Activity » Word for word, transcribe the lines below and drop the pictures.

Material supplied »
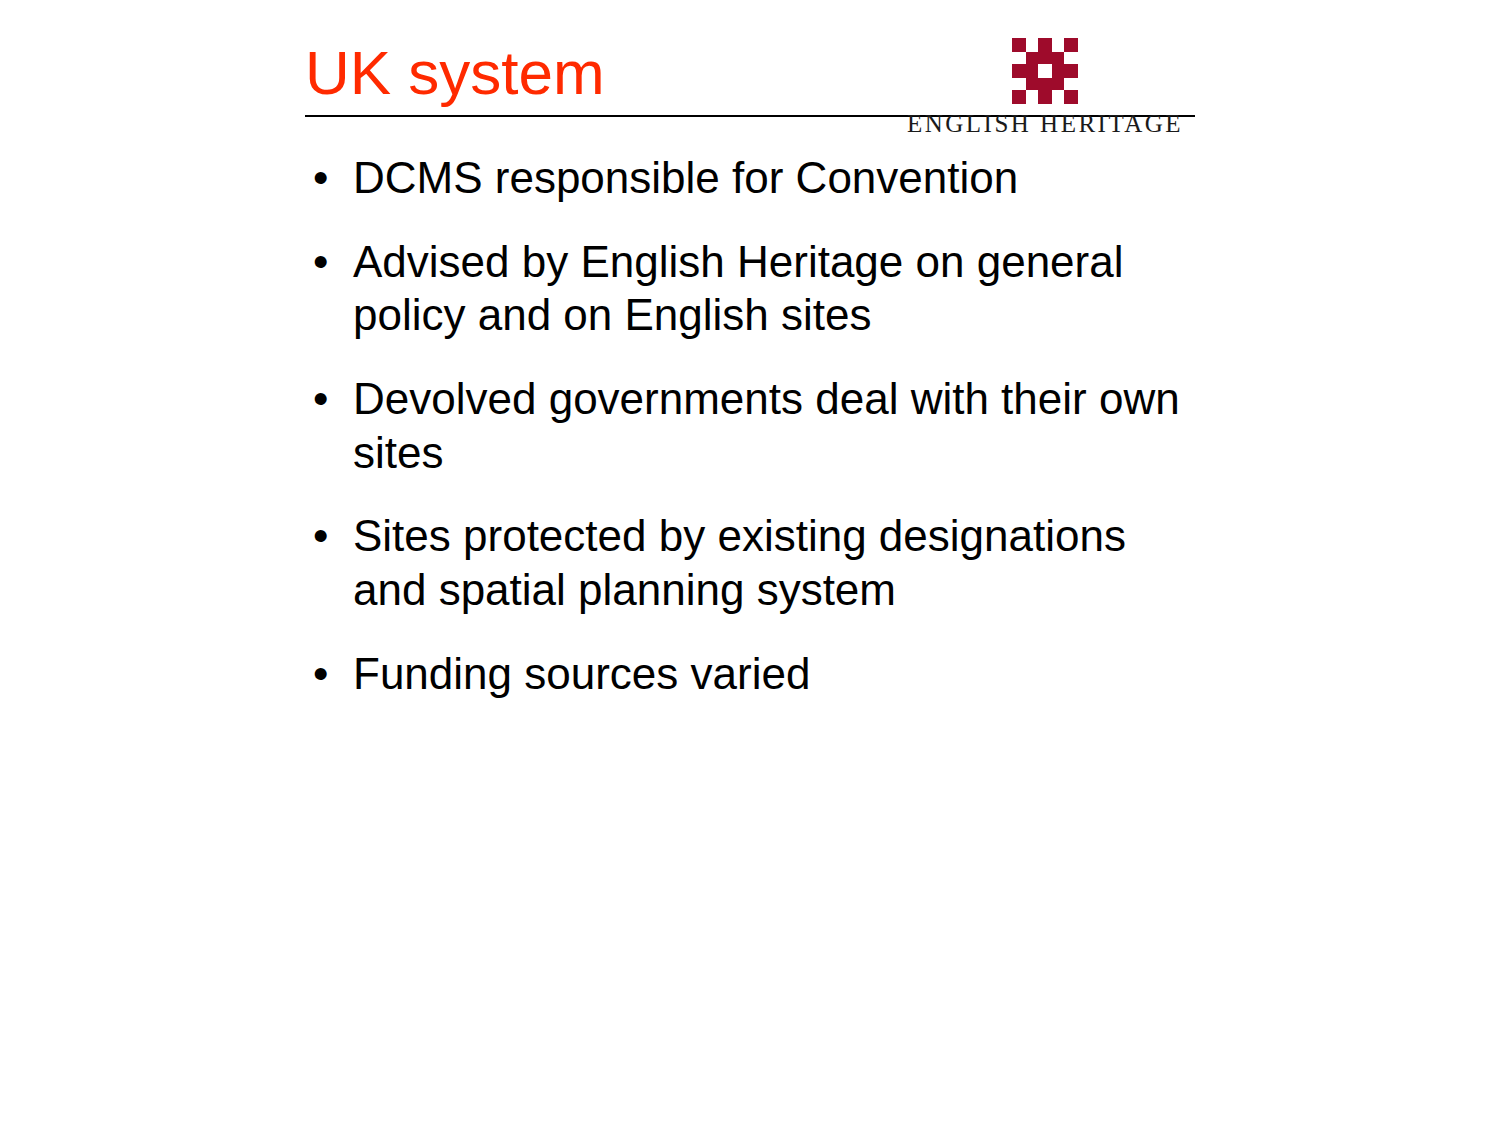ENGLISH HERITAGE
UK system
DCMS responsible for Convention
Advised by English Heritage on general policy and on English sites
Devolved governments deal with their own sites
Sites protected by existing designations and spatial planning system
Funding sources varied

Response to this task »
ENGLISH HERITAGE
UK system
DCMS responsible for Convention
Advised by English Heritage on general policy and on English sites
Devolved governments deal with their own sites
Sites protected by existing designations and spatial planning system
Funding sources varied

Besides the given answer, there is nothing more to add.